Jesus blessing the children – read by Caroline Haycock
“St Thomas’s has fine stained-glass windows, of which the one you are looking at here in the South Aisle, is ‘Christ blessing the children’ – a favourite with many visitors and children.
These windows, in the north and south aisles, are assigned to the Bromsgrove Guild which was established in 1898 by Henry Gilbert. The guild, part of the Arts and Crafts movement, produced many fine church pieces using traditional methods and materials. This is a particularly fine example produced by the artist Henry Payne and dated around 1911.
It is like a snapshot in time. The angry disciple at the back thinks the children, in the foreground, are wasting Jesus’ time. But Jesus tells him off by just a look and is saying ‘Let the children come to me’. Jesus is shown with a halo above his head that has the symbol of the cross upon it. He is dressed in blue. The woman in the background is almost certainly the Virgin Mary, with baby Jesus in her arms also wearing blue, showing that Jesus was once a child himself with a family.
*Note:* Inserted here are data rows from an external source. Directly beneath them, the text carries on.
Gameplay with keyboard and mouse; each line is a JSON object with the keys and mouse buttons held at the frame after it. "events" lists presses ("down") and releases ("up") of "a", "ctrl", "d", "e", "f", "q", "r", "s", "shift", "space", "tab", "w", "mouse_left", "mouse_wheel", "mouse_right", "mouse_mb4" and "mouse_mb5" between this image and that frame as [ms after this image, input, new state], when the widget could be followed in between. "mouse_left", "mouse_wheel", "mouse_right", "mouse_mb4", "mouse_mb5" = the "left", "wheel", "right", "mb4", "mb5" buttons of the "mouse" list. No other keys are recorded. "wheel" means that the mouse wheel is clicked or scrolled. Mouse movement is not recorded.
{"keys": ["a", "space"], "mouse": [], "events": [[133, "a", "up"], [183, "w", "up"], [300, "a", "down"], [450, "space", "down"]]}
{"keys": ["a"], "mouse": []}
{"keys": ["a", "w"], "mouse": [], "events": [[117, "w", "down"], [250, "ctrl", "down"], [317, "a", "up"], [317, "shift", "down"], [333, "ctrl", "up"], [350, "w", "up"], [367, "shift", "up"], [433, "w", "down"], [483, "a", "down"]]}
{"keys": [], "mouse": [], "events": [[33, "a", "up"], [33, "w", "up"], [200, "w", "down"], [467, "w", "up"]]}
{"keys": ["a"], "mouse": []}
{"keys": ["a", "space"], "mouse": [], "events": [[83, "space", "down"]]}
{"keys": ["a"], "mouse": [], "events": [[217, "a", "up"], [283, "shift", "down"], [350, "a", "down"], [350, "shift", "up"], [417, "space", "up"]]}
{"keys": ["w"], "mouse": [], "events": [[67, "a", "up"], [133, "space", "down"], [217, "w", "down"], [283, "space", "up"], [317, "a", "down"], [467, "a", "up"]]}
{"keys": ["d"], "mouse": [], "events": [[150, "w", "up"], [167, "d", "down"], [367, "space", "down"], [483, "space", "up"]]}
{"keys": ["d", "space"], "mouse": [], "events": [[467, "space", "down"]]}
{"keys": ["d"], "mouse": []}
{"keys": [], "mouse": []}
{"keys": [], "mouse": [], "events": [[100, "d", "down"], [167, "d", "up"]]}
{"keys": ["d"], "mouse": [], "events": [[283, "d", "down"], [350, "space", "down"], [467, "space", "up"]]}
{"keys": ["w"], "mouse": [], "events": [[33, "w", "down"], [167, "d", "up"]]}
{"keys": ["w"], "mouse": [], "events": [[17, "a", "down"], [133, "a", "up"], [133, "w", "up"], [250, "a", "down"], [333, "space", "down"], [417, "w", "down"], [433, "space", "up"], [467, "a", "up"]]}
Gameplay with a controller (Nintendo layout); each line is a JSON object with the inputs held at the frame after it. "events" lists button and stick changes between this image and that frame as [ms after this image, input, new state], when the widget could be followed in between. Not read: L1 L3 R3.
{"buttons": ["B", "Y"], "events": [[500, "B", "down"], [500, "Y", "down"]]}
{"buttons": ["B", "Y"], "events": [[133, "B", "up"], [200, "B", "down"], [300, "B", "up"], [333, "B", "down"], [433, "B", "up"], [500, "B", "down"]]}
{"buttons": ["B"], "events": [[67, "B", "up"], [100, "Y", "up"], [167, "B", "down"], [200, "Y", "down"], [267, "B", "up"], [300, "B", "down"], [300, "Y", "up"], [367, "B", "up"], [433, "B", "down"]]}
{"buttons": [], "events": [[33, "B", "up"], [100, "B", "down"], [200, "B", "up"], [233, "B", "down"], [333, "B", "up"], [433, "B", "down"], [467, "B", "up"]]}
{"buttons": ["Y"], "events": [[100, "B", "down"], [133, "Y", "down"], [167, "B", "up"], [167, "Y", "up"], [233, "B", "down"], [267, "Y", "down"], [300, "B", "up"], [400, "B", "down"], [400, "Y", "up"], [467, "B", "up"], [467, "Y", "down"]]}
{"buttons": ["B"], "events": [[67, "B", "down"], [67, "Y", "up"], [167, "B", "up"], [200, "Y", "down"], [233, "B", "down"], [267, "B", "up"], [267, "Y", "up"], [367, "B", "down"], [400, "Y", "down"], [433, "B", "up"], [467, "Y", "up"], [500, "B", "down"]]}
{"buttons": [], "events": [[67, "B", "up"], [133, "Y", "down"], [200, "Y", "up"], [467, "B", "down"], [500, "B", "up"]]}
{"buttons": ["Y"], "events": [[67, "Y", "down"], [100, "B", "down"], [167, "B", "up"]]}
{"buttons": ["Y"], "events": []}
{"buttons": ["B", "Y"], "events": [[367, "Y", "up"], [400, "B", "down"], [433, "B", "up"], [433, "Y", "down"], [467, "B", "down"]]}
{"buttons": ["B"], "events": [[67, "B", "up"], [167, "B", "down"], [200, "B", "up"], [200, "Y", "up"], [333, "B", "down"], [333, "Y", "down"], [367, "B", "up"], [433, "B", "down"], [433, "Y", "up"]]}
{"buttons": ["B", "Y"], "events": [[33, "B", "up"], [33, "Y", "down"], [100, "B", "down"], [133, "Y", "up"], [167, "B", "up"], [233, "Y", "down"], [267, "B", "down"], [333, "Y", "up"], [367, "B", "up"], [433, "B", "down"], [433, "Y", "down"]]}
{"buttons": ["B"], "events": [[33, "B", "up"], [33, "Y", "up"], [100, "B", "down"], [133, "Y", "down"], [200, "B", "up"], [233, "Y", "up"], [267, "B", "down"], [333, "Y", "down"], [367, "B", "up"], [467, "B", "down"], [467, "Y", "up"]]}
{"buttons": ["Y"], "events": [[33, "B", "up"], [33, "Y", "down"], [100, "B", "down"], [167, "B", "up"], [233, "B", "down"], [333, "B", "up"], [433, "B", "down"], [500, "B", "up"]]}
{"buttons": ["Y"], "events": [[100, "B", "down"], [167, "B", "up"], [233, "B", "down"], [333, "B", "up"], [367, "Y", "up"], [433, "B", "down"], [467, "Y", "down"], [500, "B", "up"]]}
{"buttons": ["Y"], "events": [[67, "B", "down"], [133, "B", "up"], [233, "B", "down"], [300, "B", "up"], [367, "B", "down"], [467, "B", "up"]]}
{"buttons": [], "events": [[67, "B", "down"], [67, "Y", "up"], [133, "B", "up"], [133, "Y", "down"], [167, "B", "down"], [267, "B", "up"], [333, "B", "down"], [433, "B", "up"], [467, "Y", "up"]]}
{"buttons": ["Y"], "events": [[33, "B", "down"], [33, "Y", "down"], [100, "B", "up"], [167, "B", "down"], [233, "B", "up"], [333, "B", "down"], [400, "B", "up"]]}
The children in the foreground are responding to Jesus and offering Him a toy. One little girl is so taken by Jesus she has her arms held aloft, asking to be picked up, and has dropped her toy dolly which is forgotten as she waits for Jesus to respond to her. The whole scene is set in a garden with shrubs and plants.
The window has a commemoration which can be seen on close inspection at the bottom. It was installed in memory of Hugh Sherrard, a long serving vicar of St Thomas’ who steered the church from public governance to a parish church and part of the Diocese of Worcester in 1866. The Reverend Sherrard gave St Thomas’ 50 years of his life and was highly respected.”